Problem to solve >>
Of the lines below, report only those that contain "ankle".

*** Opening of Material to process ***

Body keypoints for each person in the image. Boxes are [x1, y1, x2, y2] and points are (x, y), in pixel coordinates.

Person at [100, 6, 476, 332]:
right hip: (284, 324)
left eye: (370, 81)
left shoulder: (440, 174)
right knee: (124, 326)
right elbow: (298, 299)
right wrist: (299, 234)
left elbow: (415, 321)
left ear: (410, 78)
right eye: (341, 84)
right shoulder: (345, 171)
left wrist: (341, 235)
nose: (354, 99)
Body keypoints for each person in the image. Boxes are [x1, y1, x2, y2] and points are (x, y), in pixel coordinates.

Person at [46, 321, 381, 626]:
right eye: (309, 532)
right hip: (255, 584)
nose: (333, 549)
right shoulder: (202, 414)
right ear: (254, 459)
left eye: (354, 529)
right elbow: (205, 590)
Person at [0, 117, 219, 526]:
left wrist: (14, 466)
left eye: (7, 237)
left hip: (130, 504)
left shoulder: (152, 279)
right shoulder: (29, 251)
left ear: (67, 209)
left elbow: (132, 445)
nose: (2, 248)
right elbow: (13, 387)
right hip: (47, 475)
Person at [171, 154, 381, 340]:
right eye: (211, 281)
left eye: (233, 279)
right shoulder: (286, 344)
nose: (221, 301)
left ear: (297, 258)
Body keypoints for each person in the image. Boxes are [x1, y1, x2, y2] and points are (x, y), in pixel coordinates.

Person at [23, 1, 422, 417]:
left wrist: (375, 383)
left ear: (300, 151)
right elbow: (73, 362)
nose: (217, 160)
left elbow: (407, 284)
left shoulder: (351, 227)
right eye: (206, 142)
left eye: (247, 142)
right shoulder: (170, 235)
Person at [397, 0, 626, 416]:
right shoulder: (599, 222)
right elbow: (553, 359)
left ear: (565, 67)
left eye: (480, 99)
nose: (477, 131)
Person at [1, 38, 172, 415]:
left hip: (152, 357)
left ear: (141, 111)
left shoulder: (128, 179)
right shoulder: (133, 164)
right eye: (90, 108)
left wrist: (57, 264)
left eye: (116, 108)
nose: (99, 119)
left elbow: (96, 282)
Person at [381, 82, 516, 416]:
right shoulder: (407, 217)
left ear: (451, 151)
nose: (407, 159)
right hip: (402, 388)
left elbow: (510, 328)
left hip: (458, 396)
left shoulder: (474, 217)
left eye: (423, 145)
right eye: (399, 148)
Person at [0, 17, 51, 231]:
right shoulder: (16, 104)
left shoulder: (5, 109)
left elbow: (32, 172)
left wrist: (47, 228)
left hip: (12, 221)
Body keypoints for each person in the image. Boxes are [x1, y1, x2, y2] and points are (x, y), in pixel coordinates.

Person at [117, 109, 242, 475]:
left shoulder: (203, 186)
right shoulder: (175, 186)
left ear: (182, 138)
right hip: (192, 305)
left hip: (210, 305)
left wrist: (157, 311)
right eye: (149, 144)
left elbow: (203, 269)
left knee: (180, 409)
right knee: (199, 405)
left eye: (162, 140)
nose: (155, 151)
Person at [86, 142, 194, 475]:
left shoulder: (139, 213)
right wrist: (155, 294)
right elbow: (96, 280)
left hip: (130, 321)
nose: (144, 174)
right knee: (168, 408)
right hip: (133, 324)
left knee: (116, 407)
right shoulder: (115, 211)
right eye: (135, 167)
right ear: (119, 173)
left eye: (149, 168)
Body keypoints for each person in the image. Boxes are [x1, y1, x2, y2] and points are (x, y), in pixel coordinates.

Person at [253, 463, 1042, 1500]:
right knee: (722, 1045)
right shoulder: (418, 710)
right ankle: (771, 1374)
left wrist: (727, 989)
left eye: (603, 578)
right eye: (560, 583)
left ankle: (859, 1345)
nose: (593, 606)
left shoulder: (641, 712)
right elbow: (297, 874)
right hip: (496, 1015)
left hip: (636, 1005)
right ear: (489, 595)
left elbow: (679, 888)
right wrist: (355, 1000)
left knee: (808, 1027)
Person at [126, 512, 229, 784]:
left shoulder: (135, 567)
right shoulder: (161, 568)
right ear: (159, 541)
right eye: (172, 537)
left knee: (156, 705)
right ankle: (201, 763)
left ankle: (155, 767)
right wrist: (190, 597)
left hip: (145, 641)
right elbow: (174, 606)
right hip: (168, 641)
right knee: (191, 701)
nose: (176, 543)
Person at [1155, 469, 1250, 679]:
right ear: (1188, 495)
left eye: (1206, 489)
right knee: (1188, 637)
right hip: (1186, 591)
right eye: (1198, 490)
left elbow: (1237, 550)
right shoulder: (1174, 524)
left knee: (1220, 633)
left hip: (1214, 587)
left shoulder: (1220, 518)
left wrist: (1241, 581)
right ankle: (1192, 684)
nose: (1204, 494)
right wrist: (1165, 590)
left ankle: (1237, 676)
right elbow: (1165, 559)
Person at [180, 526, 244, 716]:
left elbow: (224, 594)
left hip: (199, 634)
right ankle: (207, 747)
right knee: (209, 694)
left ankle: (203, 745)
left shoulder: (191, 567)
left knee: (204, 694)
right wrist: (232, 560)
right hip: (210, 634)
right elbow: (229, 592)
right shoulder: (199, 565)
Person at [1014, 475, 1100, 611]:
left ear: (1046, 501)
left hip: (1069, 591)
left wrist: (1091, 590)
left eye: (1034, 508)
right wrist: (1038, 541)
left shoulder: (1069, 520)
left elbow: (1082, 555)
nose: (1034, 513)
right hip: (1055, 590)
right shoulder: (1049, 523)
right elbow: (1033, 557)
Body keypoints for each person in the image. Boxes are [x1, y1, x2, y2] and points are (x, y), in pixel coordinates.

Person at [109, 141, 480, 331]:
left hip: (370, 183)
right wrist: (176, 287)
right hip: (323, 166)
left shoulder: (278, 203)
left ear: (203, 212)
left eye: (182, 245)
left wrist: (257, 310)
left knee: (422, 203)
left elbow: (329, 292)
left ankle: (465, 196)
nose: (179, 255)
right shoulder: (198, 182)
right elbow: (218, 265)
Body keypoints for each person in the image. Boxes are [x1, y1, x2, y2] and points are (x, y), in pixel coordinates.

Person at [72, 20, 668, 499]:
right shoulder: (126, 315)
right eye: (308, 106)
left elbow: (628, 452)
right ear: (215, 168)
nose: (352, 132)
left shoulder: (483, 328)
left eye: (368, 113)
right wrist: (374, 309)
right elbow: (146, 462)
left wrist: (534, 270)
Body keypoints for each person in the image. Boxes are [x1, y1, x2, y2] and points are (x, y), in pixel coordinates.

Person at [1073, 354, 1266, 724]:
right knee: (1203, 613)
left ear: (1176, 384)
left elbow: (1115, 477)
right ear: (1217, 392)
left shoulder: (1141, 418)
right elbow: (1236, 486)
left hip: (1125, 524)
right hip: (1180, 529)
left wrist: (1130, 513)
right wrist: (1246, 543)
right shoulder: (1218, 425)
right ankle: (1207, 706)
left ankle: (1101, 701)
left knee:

*** Close of Material to process ***

Reply to the exercise >>
right ankle: (771, 1374)
left ankle: (859, 1345)
right ankle: (201, 763)
left ankle: (155, 767)
right ankle: (1192, 684)
left ankle: (1237, 676)
right ankle: (207, 747)
left ankle: (203, 745)
left ankle: (465, 196)
right ankle: (1207, 706)
left ankle: (1101, 701)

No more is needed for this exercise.